__Task to carry out__: Keeping pictures out of the copy, restate each record word for word.

##############################

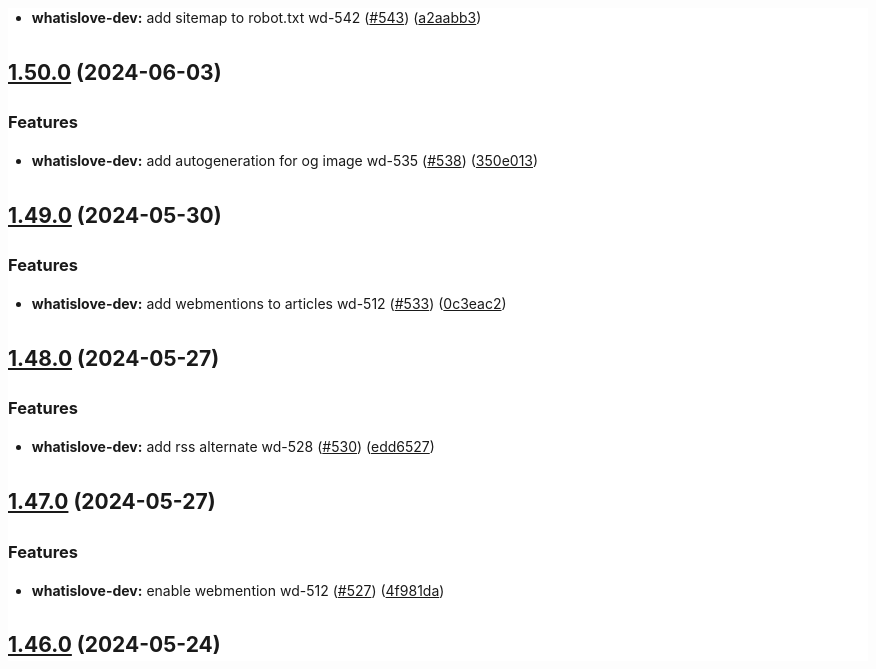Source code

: * **whatislove-dev:** add sitemap to robot.txt wd-542 ([#543](https://github.com/what1s1ove/whatislove.dev/issues/543)) ([a2aabb3](https://github.com/what1s1ove/whatislove.dev/commit/a2aabb3cc18412b2af7648a8130ac2761e2e6fd7))

## [1.50.0](https://github.com/what1s1ove/whatislove.dev/compare/@whatislove.dev/whatislove-dev-v1.49.0...@whatislove.dev/whatislove-dev-v1.50.0) (2024-06-03)


### Features

* **whatislove-dev:** add autogeneration for og image wd-535 ([#538](https://github.com/what1s1ove/whatislove.dev/issues/538)) ([350e013](https://github.com/what1s1ove/whatislove.dev/commit/350e01368ea8abeb563ace7f67d3155b80725735))

## [1.49.0](https://github.com/what1s1ove/whatislove.dev/compare/@whatislove.dev/whatislove-dev-v1.48.0...@whatislove.dev/whatislove-dev-v1.49.0) (2024-05-30)


### Features

* **whatislove-dev:** add webmentions to articles wd-512 ([#533](https://github.com/what1s1ove/whatislove.dev/issues/533)) ([0c3eac2](https://github.com/what1s1ove/whatislove.dev/commit/0c3eac238976c32c29320abb6c57ea5f5ea04edf))

## [1.48.0](https://github.com/what1s1ove/whatislove.dev/compare/@whatislove.dev/whatislove-dev-v1.47.0...@whatislove.dev/whatislove-dev-v1.48.0) (2024-05-27)


### Features

* **whatislove-dev:** add rss alternate wd-528 ([#530](https://github.com/what1s1ove/whatislove.dev/issues/530)) ([edd6527](https://github.com/what1s1ove/whatislove.dev/commit/edd652748223692ee5b25f016314fc47008431bb))

## [1.47.0](https://github.com/what1s1ove/whatislove.dev/compare/@whatislove.dev/whatislove-dev-v1.46.0...@whatislove.dev/whatislove-dev-v1.47.0) (2024-05-27)


### Features

* **whatislove-dev:** enable webmention wd-512 ([#527](https://github.com/what1s1ove/whatislove.dev/issues/527)) ([4f981da](https://github.com/what1s1ove/whatislove.dev/commit/4f981daccd6d78f73fae50623f0d4a36f50f6075))

## [1.46.0](https://github.com/what1s1ove/whatislove.dev/compare/@whatislove.dev/whatislove-dev-v1.45.0...@whatislove.dev/whatislove-dev-v1.46.0) (2024-05-24)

##############################

__Reply to the task__:
Source code

: * **whatislove-dev:** add sitemap to robot.txt wd-542 ([#543](https://github.com/what1s1ove/whatislove.dev/issues/543)) ([a2aabb3](https://github.com/what1s1ove/whatislove.dev/commit/a2aabb3cc18412b2af7648a8130ac2761e2e6fd7))

## [1.50.0](https://github.com/what1s1ove/whatislove.dev/compare/@whatislove.dev/whatislove-dev-v1.49.0...@whatislove.dev/whatislove-dev-v1.50.0) (2024-06-03)


### Features

* **whatislove-dev:** add autogeneration for og image wd-535 ([#538](https://github.com/what1s1ove/whatislove.dev/issues/538)) ([350e013](https://github.com/what1s1ove/whatislove.dev/commit/350e01368ea8abeb563ace7f67d3155b80725735))

## [1.49.0](https://github.com/what1s1ove/whatislove.dev/compare/@whatislove.dev/whatislove-dev-v1.48.0...@whatislove.dev/whatislove-dev-v1.49.0) (2024-05-30)


### Features

* **whatislove-dev:** add webmentions to articles wd-512 ([#533](https://github.com/what1s1ove/whatislove.dev/issues/533)) ([0c3eac2](https://github.com/what1s1ove/whatislove.dev/commit/0c3eac238976c32c29320abb6c57ea5f5ea04edf))

## [1.48.0](https://github.com/what1s1ove/whatislove.dev/compare/@whatislove.dev/whatislove-dev-v1.47.0...@whatislove.dev/whatislove-dev-v1.48.0) (2024-05-27)


### Features

* **whatislove-dev:** add rss alternate wd-528 ([#530](https://github.com/what1s1ove/whatislove.dev/issues/530)) ([edd6527](https://github.com/what1s1ove/whatislove.dev/commit/edd652748223692ee5b25f016314fc47008431bb))

## [1.47.0](https://github.com/what1s1ove/whatislove.dev/compare/@whatislove.dev/whatislove-dev-v1.46.0...@whatislove.dev/whatislove-dev-v1.47.0) (2024-05-27)


### Features

* **whatislove-dev:** enable webmention wd-512 ([#527](https://github.com/what1s1ove/whatislove.dev/issues/527)) ([4f981da](https://github.com/what1s1ove/whatislove.dev/commit/4f981daccd6d78f73fae50623f0d4a36f50f6075))

## [1.46.0](https://github.com/what1s1ove/whatislove.dev/compare/@whatislove.dev/whatislove-dev-v1.45.0...@whatislove.dev/whatislove-dev-v1.46.0) (2024-05-24)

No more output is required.